3.2 The GREAT campaign will draw on culture to promote ‘brand Britain’ and will enhance our cultural offer to visitors by bringing us the best the world has to offer

  • We will work with the British Council and the cultural sectors to support cultural cooperation with all countries, champion the artist’s right to roam and help make sure that culture continues to transcend political and geographical boundaries.
  • We will work with the GREAT Britain campaign partners, the British Council and Voluntary Service Overseas (VSO) to support the UK’s cultural sectors to use Shakespeare’s inspiring works and legacy to present the best of contemporary British culture to the world and help VSO use the anniversary to raise funds to support children’s literacy around the world.
  • We will celebrate seasons of culture with India, the Republic of Korea and the United Arab Emirates in 2017.

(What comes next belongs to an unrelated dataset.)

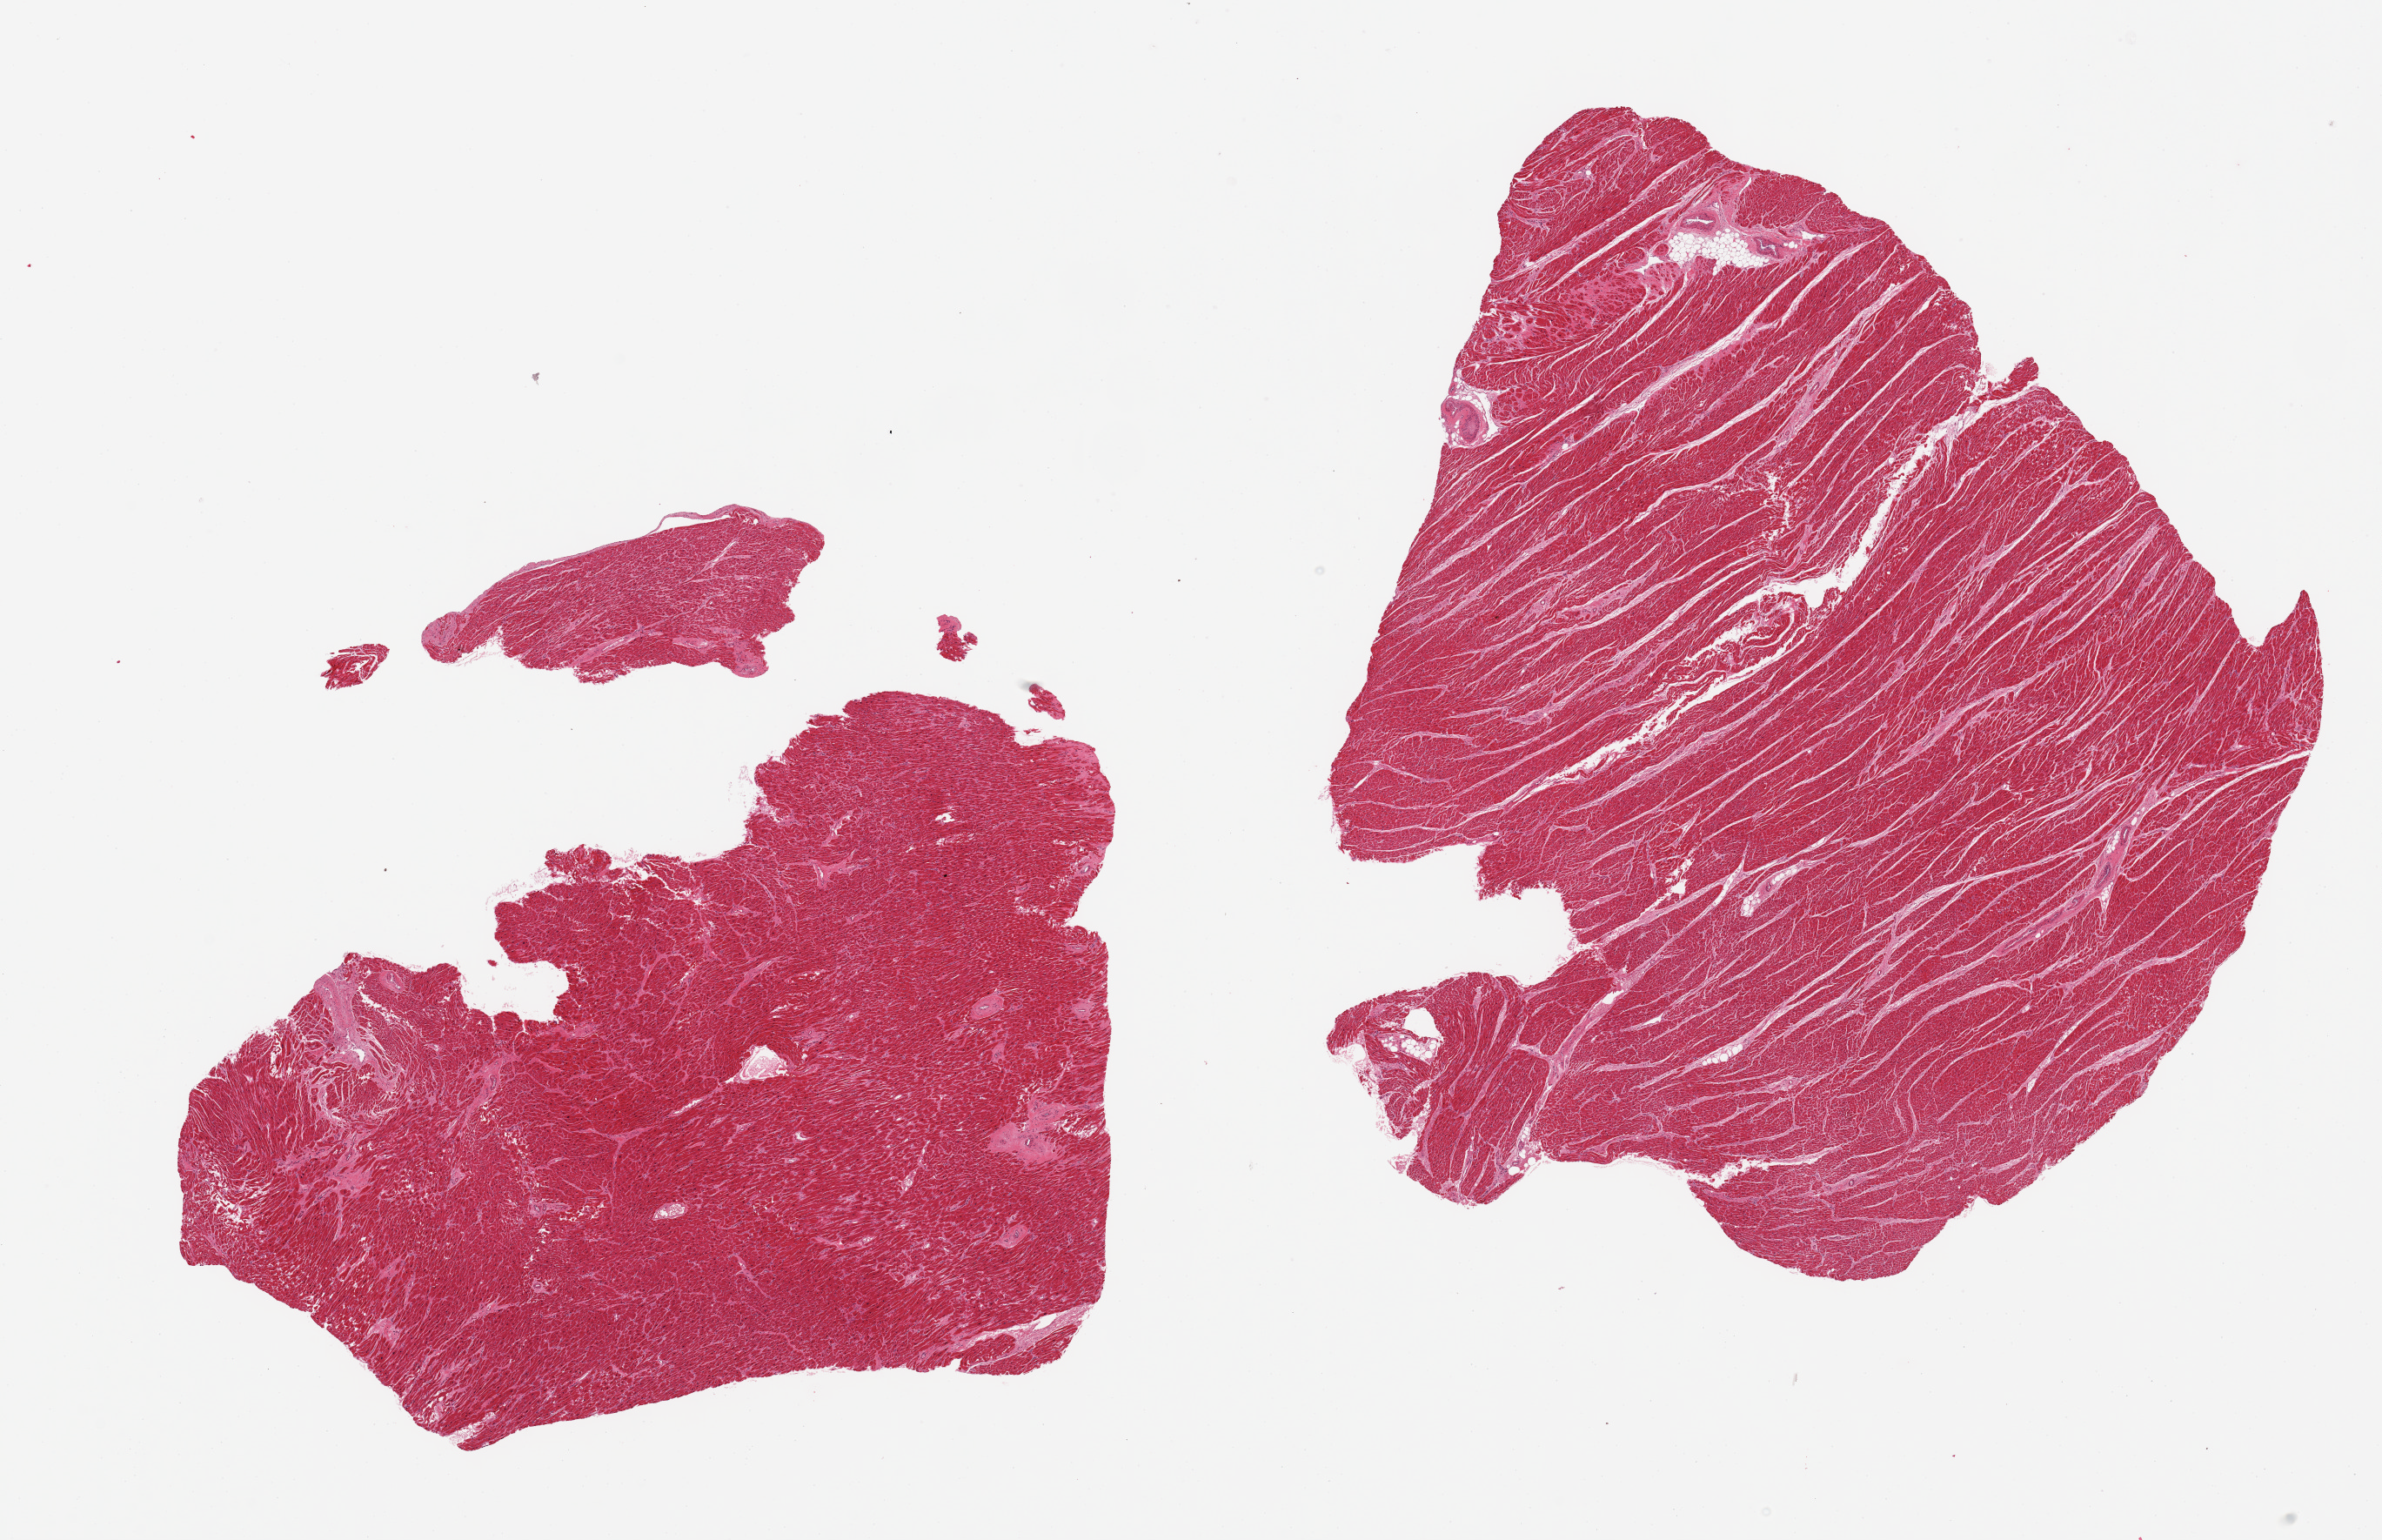
Haematoxylin and eosin whole-slide image — low-resolution overview of the scanned area, about 21.7 x 14.0 mm (acquisition: 20x scan), PAXgene-fixed, paraffin-embedded tissue, target tissue: heart, donor tissue sample. Donor: male.
Review note (as recorded): 2 pieces; interstitial fibrosis with focal scarring.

3.3 We will work with partners globally to protect world heritage

  • We will extend international aid support to the protection of cultural heritage and antiquities and help countries to recover from acts of cultural destruction through a new £30 million cultural protection fund.
  • We will ratify the 1954 Hague Convention for the Protection of Cultural Property in the Event of Armed Conflict and its two Protocols, subject to legislation.
  • We will share our expertise in cultural development and protection with our partners around the world, particularly those in developing countries and countries experiencing or emerging from conflict.

## 4.1 The government will continue to invest in our growing cultural sectors

  • We will hold a formal consultation on a new tax relief for museums and galleries to be introduced in April 2017.
  • We will consider changes to the Gift Aid donor benefit rules, in the light of responses to the current consultation.
  • We will increase the amount of investment eligible for Social Investment Tax Relief, subject to State Aid clearance.

4.2 Government support to help cultural organisations develop more mixed funding models makes a demonstrable difference

  • We will invest a further £2 million in the Museums and Galleries Improvement Fund, which will be matched by £2 million from the Wolfson Foundation.
  • We will establish a crowdfunding pilot scheme, to be delivered jointly with Arts Council England and the Heritage Lottery Fund, to provide match-funding for cultural organisations which raise funding by this means.
  • We will establish a new virtual Commercial Academy for Culture to support the extension of commercial expertise across the cultural sectors.
  • We will work with Arts Council England, the Heritage Lottery Fund and other partners to support cultural organisations to diversify their funding, including exploring non-grant sources of income and innovative means of fundraising.
  • We will work with Arts Council England, the Heritage Lottery Fund and other partners to rejuvenate the approach to stimulating interest from key donor groups in developing relationships with cultural organisations, including identifying ways to improve the cultural sectors’ corporate engagement.

4.3 We will support public bodies to meet the objectives set out in this white paper

  • We will carry out tailored reviews of Arts Council England and the Heritage Lottery Fund during 2016/17.
  • We will carry out a review of museums in England.